Malta tops the list as the country which is affected the most by medicine shortages on a daily basis, according to the largest pan-European survey on medicine supply shortages.

According to the European Association of Hospital Pharmacists (EAHP), 72.7 per cent of hospital pharmacists in Malta said they experience a shortage of a medicine every day. Medicine shortages in Malta typically last for “weeks”.

Doses are missed, treatments are switched to less efficacious alternatives, and medical errors are caused as a result

Most hospital pharmacists from the 36 European countries surveyed responded that they are affected by shortages on a weekly rather than a daily basis. The survey, conducted between March and May, contrasts sharply with figures given in the 2015 Budget last night, where the number of out-of-stock medicines was said to have gone down drastically.

Often, hospital pharmacists are only aware of a shortage when they are first unable to obtain a medicine, the survey notes.

“They are not made aware of a shortage in advance, and this makes planning and coordinating supply impossible. Additionally they have no certainty about when a medicine may become available again. This is a source of frustration and puts the hospital pharmacist in a helpless situation.”

A hospital pharmacist in Malta was asked the question “What is the longest duration that you can recall a medicine being in shortage for?” The response was that halothane (inhaled anaesthetic) was unavailable for between two and three years.

Malta was also among the countries which lost the most time in tracking down medicines to meet a patient’s needs due to drug shortages.

Replying to a question on how much time (staff working time) in an average week was lost over drug shortage problems, hospital pharmacists in Malta estimated over 15 hours. “More than 15 hours – not personally but as a pharmacy department in general, 1.5 FTE [full time equivalent] pharmacists work solely on chasing out-of-stock items,” a hospital pharmacist in Malta is quoted as saying.

According to EAHP president Roberto Frontini, the impact of out-of-stock medicines is not just an organisational headache for the pharmacy – but the detrimental impact to patients is “very real”.

“Doses are missed, treatments are switched to less efficacious alternatives, and medical errors are caused as a result.
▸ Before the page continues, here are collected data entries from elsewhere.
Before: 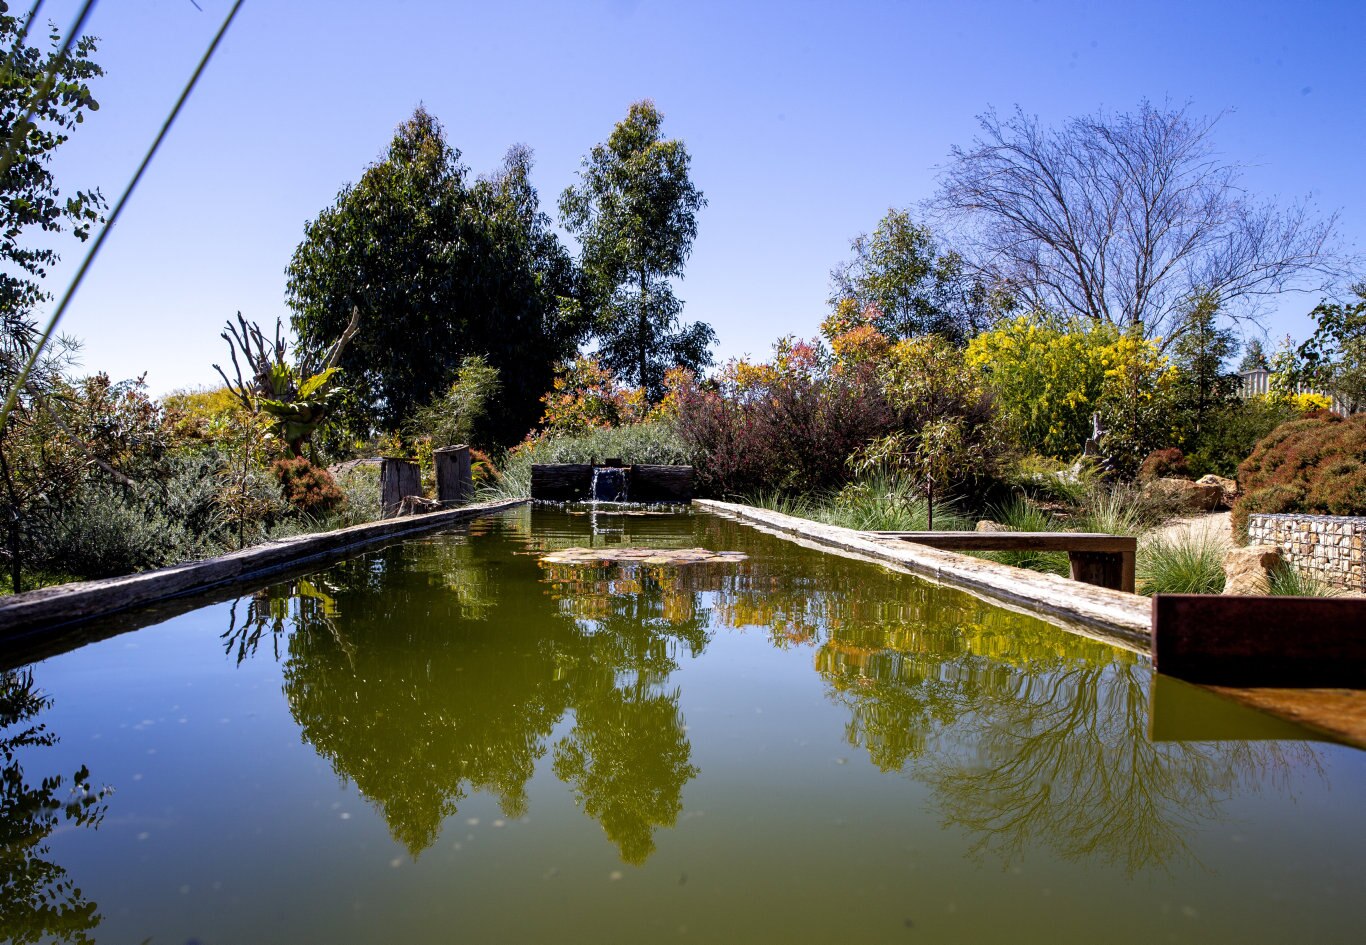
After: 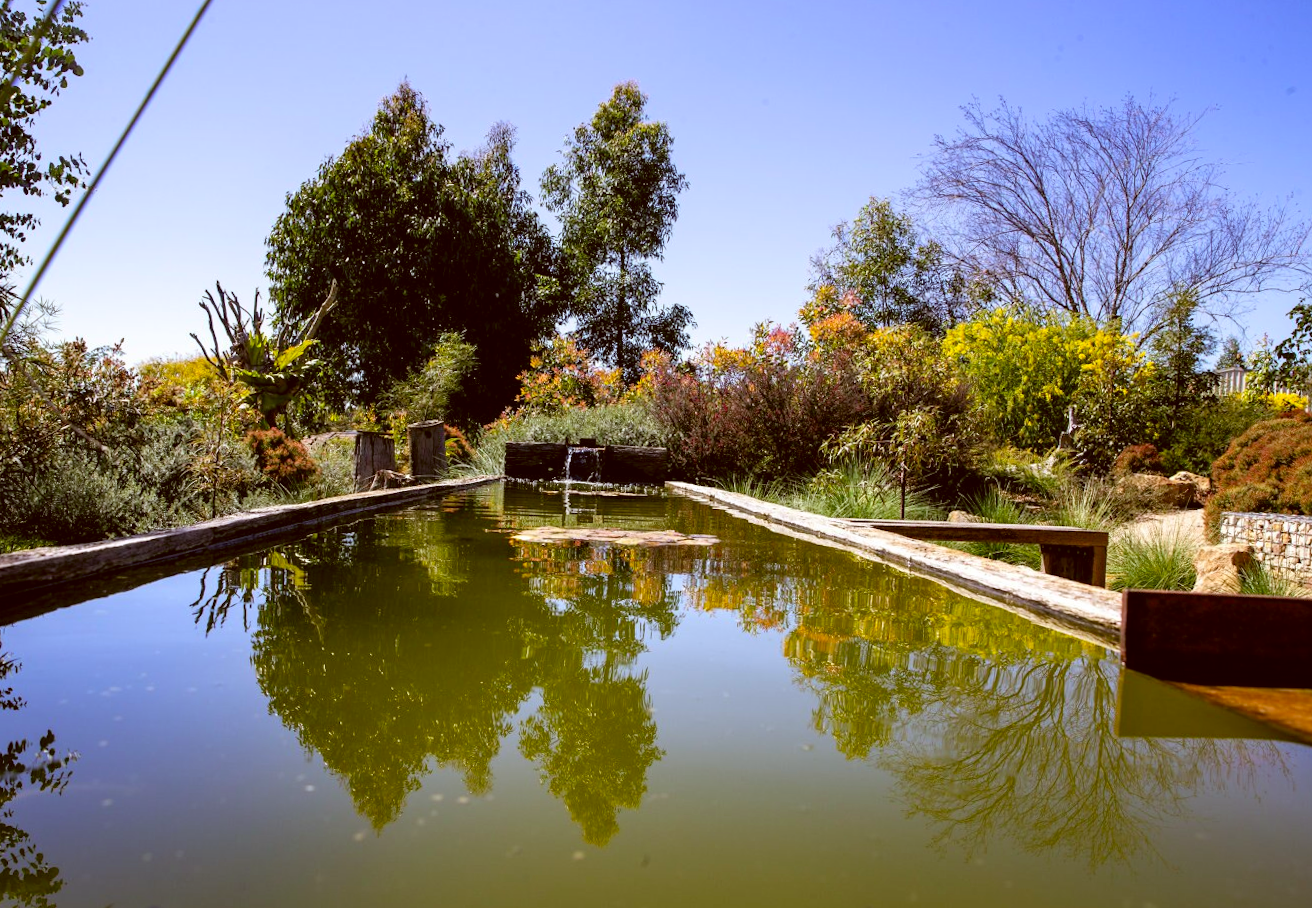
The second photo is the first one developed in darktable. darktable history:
color zones: mix -123.32%
contrast brightness saturation: contrast 0.071, brightness 0.08, saturation 0.176
crop and rotate: angle -1.62°
color correction: highlights a* -0.389, highlights b* 0.163, shadows a* 5.16, shadows b* 20.23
Add the extra stress in a safety-critical environment, the loss of man hours and the gross distraction shortages cause to the provision of other pharmacy services, and you have a pan-European public health threat requiring action at the EU level.”

Malta is also the country reporting the highest prevalence of shortages in cardiovascular medicines.

Across Europe, hospital pharmacies obtain their medicines from a variety of sources, including the pharmaceutical industry, wholesalers, “specials” companies, other hospitals and their own production.

Malta reports that 89 per cent of its medicines are obtained from wholesalers, with the remaining 11 per cent from “specials”.

Supply directly from the pharmaceutical industry is more common in northeastern Europe, while in the southwest supply is more common from wholesalers.

Possible reasons for this could include the concentration of the pharmaceutical industry in western Europe and pricing structures in eastern Europe which favour wholesale supply.

Participants were asked to suggest policy options which could be implemented to tackle the medicine shortage problem.

The two most popular options were having more legal clarity on the responsibility of manufacturers to openly report disruption and having a comprehensive database, run by the European Medicines Agency, of all medicines reported to be in current shortage in at least five EU member states.

Pharmacists have a say:

“I work as a clinical pharmacist in the gastroenterology department. In the past year, mesalazine rectal preparations have always been problematic, causing a lot of undue hassle to patients and also to staff.”

“There were delays in treating patients or having to maintain a patient on intravenous treatment just because the oral alternative was not available. In addition, patients who get their out-patient treatment from an NHS pharmacy sometimes require hospital admission because they are not available.”

“Bumetanide tablets and spirinolactone (diuretics used in cardiology) were out of stock, leading to patients being admitted with oedema and exacerbation of heart failure. Also a ketoconazole shortage has led to a patient readmitted with Cushing’s symptoms.”